*Ringkasan Tugas A*: Berdasarkan teks tentang minimnya investasi asing di Indonesia, berapa banyak perusahaan Jepang yang merelokasi usahanya dari China ke Vietnam menurut data 2024?
*Ringkasan Tugas B*: Lanjutkan teks tentang minimnya investasi asing di Indonesia, dimulai setelah kalimat terakhirnya.

*Teks Bacaan*:
= = = =
BERTUAHPOS — Minimnya investasi asing, membuktikan bahwa Indonesia sejauh ini belum dilirik. Ada sederet faktor yang menjadi penyebabnya, kata Ekonom dari Center for Strategic and International Studies (CSIS) Yose Rizal Damuri, dikutip dari Bisnis.com, Rabu, 7 Mei 2025.
Salah satu penyebab utamanya, kata dia, adalah ketidakpastian dalam lingkungan bisnis yang dinilai belum mendukung iklim investasi jangka panjang. Dalam Forum Bisnis Indonesia bertajuk “Diteror Trump dan Diancam Xi Jinping, Bagaimana Nasib Ekonomi Indonesia?” Yose memaparkan bahwa kondisi geopolitik global, khususnya kebijakan tarif resiprokal Presiden AS Donald Trump terhadap beberapa negara, telah mendorong banyak investor untuk memindahkan basis produksi mereka, terutama dari China. Namun, Indonesia belum sepenuhnya menjadi destinasi utama relokasi tersebut.
“Kita melihat perpindahan dari negara-negara yang terdampak kebijakan AS, terutama dari China. Tapi relokasi ke Indonesia masih sangat terbatas dibandingkan negara-negara ASEAN lainnya,” ujarnya.
Data 2024 menunjukkan, dari 176 perusahaan Jepang yang merelokasi usahanya dari China, sebanyak 90 perusahaan memilih Vietnam, 25 ke Thailand, 19 ke Malaysia, dan hanya 16 perusahaan yang memutuskan pindah ke Indonesia.
Menurut Yose, rendahnya keterlibatan Indonesia dalam rantai pasok global menjadi salah satu penghambat utama. Struktur produksi Indonesia yang didominasi sektor sumber daya alam dinilai kurang selaras dengan kebutuhan industri manufaktur, yang menjadi fokus banyak perusahaan global.
= = = =
*Data Sumber*:
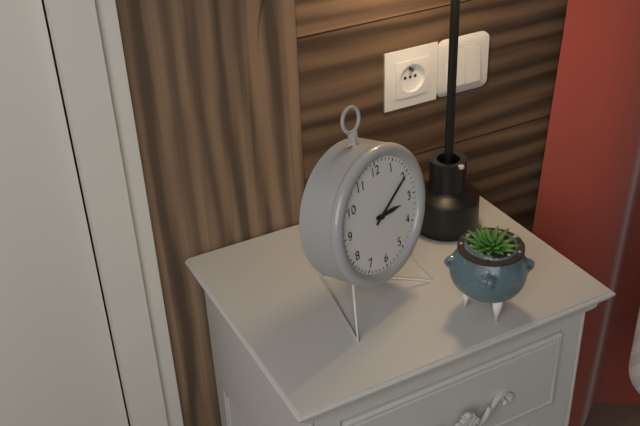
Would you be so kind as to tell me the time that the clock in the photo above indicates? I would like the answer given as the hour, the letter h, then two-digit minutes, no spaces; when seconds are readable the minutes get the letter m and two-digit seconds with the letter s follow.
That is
= = = =
*Jawaban yang Diharapkan A*: Sebanyak 90 perusahaan.

*Jawaban yang Diharapkan B*:
“China kuat di sektor manufaktur, sementara Indonesia masih bergantung pada natural resources. Perbedaan ini membuat perusahaan berpikir ulang sebelum memindahkan produksinya ke Indonesia,” jelasnya.
Selain tantangan dari sisi struktur produksi, biaya relokasi yang tinggi serta kurangnya integrasi Indonesia dalam rantai pasok global juga menjadi kendala. Yose menyebut bahwa posisi Indonesia masih berada di bawah rata-rata Asia dalam hal integrasi global supply chain, bahkan dibandingkan dengan India, Kamboja, Vietnam, dan Filipina.
Ia menegaskan bahwa ketidakpastian kebijakan dan regulasi turut memperburuk daya tarik Indonesia sebagai tujuan investasi. Untuk memperbaiki kondisi ini, Yose mendorong pemerintah agar membuka diri melalui kebijakan ekonomi yang lebih terbuka dan ramah terhadap investor asing.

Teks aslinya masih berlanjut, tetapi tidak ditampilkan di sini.